Napolyon ve Voltaire ile İlgili Tarihi Yalanlar ve Yanlışlıklar
Yunis Halilov
Nahçıvan Devlet Universitesi
Sosyal-İdareetme ve Hukuk fakültesinin hukuk hocası
Bazen bir hukukçu olarak işimi-gücümü bırakıp da “tarihi hakikatleri yeniden araştırıp yazsam mı acaba?” diye düşünüyorum. Doğru, tarihçi değilim! Ama inanın bana elimi hangi tarihî bilgiye atsam (eğer buna bilgi demek mümkünse), hep tarihçilerin sıktıkları palavra ve yanlışlıklarla karşılaşıyorum. Yahu kardeşlerim, nedir bu tarihçilerden çektiğimiz!!! Bunların hiç mi vicdanı kalmamış! Tabi bu dediklerim bütün tarihçilere de ait edilmemeli. Düşünüyorum, düşünüyorum, “bazı tarihçiler mi aptal, yoksa insanları mı aptal yerine koyuyorlar?” sorusuna cevap bulamıyorum. Kusura bakmayın kızdığım için. Bu yakınlarda Türkiye'nin en çok ilgi çeken ve bunu hak eden Gizliilimler.tr.gg sitesinin ADMİNİ BÜYÜK İNSAN HOCAM Mehmet Akif beye “Tarihdeki yalanlar ve yanlışlıklar” isimli bir yazımı yolladım. Sağ olsun Mehmet Akif hocam, o yazıyı sitede yayınlamaktadır. O yazıyı okuyanlar arasında bana hak verenler olmuştur mutlaka..

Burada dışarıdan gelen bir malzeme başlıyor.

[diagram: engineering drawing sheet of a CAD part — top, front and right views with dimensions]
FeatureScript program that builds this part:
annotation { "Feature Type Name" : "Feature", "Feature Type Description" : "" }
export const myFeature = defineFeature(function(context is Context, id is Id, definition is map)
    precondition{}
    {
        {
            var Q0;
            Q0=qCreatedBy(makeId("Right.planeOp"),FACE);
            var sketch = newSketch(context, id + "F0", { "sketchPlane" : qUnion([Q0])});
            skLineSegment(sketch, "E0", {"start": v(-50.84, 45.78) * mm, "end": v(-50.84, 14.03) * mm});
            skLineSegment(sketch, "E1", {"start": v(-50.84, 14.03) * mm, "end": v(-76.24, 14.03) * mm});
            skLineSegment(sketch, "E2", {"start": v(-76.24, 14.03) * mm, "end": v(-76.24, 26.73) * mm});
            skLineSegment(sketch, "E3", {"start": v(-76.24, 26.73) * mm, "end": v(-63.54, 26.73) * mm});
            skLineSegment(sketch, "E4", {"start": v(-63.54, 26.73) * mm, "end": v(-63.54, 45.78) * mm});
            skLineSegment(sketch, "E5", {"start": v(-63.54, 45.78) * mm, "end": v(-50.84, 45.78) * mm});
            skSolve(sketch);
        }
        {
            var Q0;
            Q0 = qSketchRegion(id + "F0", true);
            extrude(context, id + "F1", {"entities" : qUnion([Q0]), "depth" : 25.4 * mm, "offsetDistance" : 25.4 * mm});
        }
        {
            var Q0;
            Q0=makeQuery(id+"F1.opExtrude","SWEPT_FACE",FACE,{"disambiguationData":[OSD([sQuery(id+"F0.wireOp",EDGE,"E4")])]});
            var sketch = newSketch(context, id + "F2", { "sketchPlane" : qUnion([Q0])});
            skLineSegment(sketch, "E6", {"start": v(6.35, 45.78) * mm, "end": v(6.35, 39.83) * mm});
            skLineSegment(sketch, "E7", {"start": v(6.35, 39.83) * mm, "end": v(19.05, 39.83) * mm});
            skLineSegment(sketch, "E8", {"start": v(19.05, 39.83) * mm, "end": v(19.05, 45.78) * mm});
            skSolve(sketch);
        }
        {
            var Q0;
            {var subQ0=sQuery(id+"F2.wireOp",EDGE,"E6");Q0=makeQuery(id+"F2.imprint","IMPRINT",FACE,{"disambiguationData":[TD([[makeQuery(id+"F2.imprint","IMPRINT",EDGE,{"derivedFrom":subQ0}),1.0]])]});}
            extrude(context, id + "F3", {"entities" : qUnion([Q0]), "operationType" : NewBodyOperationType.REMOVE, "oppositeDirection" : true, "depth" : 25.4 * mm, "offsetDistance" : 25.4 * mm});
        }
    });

Şimdi sizlerle Napolyon'la ilgili gerçek gibi yutturulan yalanlar ve yanlışlıklar hakkındaki görüşlerimi paylaşayım:
Napolyon'la İlgili Tarihi Yalanlar ve Yanlışlıklar
- Otopsi yapıldıktan sonra Napolyon'un boyunun bir metre elli beş santim olduğu ortaya çıktı ve buna esaslanan tüm tarihçiler, birbirinden kopyalayarak Napolyon'un kısa boylu olmasını her yerde boy-boy yazdılar. Tamam, Napolyon'un bir metre elli beş santim olmasına bir sözüm yok. Ama “hangi ölçüye göre?” diye bir durup düşünen oldu mu? Evet oldu! Ben Bu ölçü, o zamanların pieds de roi (kral ayağı) denilen bir ölçü sistemine göredir. Bu da günümüz ölçüsünde bir altmış beşin biraz üstünde.. Bak, gördünüz mü, Napolyon'un boyunu nasıl 10 santim büyütdük!
- Napolyon'un elini ceketinin içine soktuğu o meşhur pozu düşünün. Bu, insanları büyülemiş ve tabi tarihçi arkadaşlar tarafından hemen bu hareketin ilginç psikolojik teşhislerinin kitap sayfalarına aktarılmasına neden olmuştur. Bu, yanlış bir görüştür. Napolyon'un bu pozunun nedeni psikolojik değil, bedensel olmuştur. Malumdur ki, o, tüm hayatı boyunca çok sert mide ağrıları çekmiştir ve babası gibi mide hastalığından vefat etmiştir. Napolyon elini midesine bastırarak bu ağrını bir ölçüde azalttığını düşünüyordu.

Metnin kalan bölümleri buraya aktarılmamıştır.